[[ AVAILABLE DATA, beginning ]]

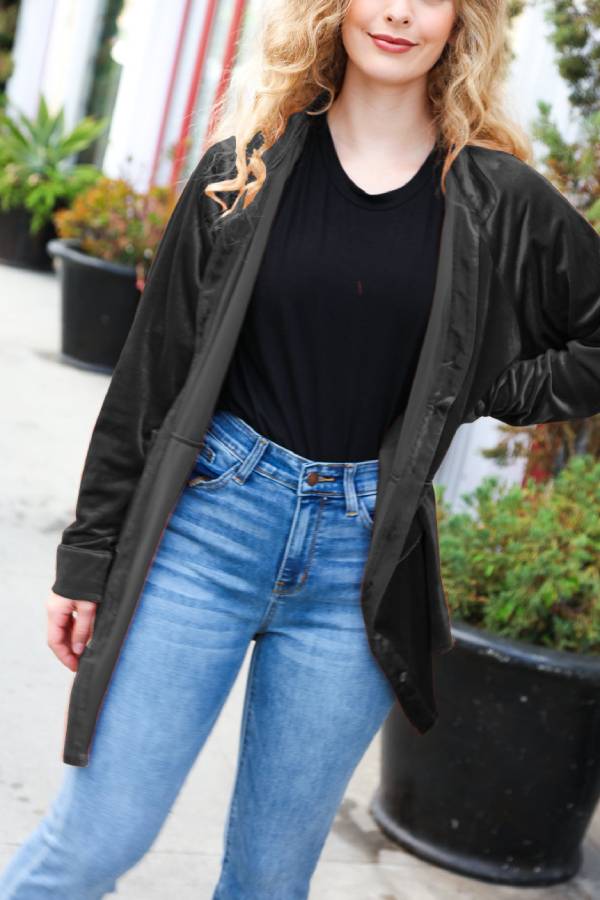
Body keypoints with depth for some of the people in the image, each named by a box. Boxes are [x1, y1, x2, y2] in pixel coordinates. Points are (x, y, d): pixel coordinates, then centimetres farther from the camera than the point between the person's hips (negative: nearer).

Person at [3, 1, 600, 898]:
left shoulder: (500, 201, 2)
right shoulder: (248, 170, 3)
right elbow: (149, 372, 4)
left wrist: (496, 394, -1)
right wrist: (89, 556, 4)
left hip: (365, 554, 1)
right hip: (212, 520, 0)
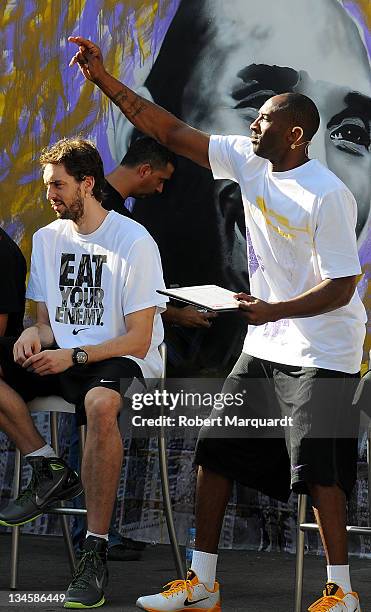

[[ AVAILABLE DATA, end ]]

WHAT YOU SHOULD DO. Pictures aside, write out all of the records exactly.

EXERCISE ANSWER.
Body keypoints with depth for some of the people in the image, each named by a box. Boxes are [x1, y1, x2, y2] in pixel coordinates. Points are (x, y, d): pixel coordinates, then centimetres farther from the camera than the point between the person's hips (negative: nearer).

Person at [3, 1, 600, 898]:
left shoulder: (500, 201, 2)
right shoulder: (248, 170, 3)
right elbow: (149, 372, 4)
left wrist: (496, 394, -1)
right wrist: (89, 556, 4)
left hip: (365, 554, 1)
right hip: (212, 520, 0)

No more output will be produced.